“It’s our troops who went to aid Nigerian soldiers months ago returning home. They have finished their mission,” spokesman Colonel Azem Bermandoa told AFP. “None of our soldiers remains in Nigeria,” he added, without specifying whether they might be replaced following Friday’s pullout.
“Those who have come back will return to their sector at Lake Chad,” Bermandoa said.
However, Chad’s general chief of staff General Tahir Erda Tahiro said that if countries in the region which have contributed to a multinational anti-jihadist force were in agreement, more troops will likely be sent in.
“If the states around Lake Chad agree on a new mission there will surely be another contingent redeployed on the ground,” Tahiro told AFP.
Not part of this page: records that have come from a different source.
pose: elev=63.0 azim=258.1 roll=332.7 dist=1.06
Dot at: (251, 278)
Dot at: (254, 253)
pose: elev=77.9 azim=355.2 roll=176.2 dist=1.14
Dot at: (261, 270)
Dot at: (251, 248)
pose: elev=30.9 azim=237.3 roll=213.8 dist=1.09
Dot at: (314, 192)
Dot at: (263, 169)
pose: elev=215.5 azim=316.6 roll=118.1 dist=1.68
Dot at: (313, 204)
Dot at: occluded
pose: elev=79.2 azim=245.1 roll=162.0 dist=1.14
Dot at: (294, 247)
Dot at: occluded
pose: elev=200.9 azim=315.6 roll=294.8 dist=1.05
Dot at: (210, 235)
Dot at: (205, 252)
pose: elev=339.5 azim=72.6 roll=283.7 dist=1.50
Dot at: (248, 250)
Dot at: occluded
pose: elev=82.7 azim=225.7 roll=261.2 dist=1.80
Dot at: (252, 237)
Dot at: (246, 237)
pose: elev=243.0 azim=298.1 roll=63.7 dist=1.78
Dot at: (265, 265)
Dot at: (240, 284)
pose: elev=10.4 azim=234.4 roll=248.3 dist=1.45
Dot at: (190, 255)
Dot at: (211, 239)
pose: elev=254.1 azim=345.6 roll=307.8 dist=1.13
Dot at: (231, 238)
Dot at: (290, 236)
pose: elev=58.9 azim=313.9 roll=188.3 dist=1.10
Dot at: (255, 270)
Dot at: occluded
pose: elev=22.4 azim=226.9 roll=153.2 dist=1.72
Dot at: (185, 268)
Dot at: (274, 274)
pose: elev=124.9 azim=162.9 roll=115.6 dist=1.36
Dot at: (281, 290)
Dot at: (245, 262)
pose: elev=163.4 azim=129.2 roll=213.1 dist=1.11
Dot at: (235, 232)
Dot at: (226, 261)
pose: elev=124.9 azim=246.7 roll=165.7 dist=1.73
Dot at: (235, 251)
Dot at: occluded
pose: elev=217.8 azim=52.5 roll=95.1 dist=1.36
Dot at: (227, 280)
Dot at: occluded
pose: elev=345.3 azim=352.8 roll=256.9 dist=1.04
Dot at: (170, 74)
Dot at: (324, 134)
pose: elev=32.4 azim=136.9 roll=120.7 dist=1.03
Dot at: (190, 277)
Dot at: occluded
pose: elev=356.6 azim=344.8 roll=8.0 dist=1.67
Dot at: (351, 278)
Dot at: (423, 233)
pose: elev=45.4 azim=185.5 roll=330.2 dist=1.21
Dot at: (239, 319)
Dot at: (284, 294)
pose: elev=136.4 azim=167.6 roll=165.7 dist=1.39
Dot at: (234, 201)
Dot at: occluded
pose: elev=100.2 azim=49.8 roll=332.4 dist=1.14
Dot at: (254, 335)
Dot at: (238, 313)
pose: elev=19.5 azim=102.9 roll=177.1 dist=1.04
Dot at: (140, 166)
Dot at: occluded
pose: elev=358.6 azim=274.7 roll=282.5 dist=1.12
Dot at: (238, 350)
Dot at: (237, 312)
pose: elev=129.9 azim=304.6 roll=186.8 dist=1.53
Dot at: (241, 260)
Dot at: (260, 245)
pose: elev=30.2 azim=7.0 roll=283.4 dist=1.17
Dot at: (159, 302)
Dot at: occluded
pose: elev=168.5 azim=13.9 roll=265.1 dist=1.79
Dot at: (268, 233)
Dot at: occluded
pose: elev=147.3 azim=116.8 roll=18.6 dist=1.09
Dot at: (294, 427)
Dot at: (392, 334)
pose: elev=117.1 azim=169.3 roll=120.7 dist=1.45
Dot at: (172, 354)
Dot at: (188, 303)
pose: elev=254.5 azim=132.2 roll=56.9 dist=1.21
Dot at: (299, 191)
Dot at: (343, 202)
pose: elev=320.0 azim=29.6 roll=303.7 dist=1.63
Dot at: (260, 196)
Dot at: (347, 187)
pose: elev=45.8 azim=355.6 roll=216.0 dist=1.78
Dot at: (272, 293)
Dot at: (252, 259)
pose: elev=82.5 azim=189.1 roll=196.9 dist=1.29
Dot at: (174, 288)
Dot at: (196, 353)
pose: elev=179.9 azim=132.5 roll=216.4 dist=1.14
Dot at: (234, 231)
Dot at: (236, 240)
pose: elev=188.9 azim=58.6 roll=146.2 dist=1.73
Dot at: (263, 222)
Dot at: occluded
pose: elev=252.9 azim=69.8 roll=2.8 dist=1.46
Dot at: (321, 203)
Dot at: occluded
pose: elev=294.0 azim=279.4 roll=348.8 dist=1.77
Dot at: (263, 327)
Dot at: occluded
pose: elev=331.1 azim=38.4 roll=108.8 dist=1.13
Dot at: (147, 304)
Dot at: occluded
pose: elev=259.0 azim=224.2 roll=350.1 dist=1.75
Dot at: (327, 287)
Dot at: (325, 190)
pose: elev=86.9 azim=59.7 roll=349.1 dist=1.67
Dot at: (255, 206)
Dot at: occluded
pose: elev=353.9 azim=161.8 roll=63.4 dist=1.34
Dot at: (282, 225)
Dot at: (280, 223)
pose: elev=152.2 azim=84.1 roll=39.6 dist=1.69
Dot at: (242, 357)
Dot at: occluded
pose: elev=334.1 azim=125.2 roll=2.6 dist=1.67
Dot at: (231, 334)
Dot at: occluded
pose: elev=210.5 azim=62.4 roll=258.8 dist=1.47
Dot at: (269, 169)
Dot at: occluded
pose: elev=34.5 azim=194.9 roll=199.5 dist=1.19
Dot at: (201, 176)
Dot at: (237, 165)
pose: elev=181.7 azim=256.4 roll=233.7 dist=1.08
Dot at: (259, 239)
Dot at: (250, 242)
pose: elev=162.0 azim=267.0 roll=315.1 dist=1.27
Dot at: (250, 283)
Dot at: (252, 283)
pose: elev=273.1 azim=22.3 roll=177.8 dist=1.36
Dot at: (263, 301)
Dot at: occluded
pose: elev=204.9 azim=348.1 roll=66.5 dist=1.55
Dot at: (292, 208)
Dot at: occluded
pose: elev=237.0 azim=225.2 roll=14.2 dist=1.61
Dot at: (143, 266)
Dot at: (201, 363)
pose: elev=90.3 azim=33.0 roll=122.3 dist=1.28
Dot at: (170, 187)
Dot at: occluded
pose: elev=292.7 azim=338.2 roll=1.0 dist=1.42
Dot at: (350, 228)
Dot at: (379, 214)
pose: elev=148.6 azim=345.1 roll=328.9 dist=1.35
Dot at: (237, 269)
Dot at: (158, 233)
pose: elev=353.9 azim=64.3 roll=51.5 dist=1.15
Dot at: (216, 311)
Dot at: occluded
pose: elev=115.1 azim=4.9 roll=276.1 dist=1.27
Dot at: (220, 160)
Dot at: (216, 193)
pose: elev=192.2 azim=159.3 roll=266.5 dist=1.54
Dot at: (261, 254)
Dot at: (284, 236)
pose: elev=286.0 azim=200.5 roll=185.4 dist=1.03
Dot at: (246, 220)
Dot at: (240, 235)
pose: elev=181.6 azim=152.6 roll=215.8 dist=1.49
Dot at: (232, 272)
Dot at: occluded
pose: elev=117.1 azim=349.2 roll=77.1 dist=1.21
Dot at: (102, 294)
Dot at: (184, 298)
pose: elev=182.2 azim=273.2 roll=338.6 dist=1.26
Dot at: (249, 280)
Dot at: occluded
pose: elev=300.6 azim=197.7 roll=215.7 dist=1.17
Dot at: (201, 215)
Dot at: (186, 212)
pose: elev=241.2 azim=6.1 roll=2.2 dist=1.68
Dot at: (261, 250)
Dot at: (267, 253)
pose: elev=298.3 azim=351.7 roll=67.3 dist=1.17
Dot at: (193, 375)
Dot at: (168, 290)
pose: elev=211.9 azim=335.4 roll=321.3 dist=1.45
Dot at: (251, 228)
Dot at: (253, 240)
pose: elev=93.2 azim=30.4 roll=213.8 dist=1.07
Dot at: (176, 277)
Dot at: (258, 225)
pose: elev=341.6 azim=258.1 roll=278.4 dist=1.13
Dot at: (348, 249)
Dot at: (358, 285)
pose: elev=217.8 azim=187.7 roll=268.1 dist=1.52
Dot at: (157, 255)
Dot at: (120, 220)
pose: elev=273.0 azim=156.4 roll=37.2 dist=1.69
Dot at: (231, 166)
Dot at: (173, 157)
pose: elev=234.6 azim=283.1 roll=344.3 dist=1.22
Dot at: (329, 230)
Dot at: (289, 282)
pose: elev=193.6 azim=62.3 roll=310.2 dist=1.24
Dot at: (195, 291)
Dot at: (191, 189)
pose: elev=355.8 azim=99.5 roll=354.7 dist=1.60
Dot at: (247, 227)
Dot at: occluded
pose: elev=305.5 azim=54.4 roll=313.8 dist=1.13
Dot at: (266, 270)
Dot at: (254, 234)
Boko Haram began the insurrection in Nigeria a decade ago, leading to at least 35,000 deaths with violence spilling over into Chad, Niger and Cameroon.
A Boko Haram faction aligned with Islamic State West Africa Province (ISWAP) jihadists is highly active around Lake Chad where the group has training bases on the Niger border and regularly carries out raids on military bases and regional security forces.
Last month saw 14 people killed with 13 more listed as missing after an attack on a fishing village in western Chad.
Countries in the region have banded together to fight Boko Haram and ISWAP with support from civilian defense committees leading to Chad contributing 1,200 troops.
Those troops have now pulled back across the border to be “deployed in the Lake Chad region to strengthen security along the border,” a senior local official told AFP.
Cameroon says it is battling an upsurge in Boko Haram attacks and, according to an Amnesty International report published last month 275 people, including 225 civilians, were killed there last year.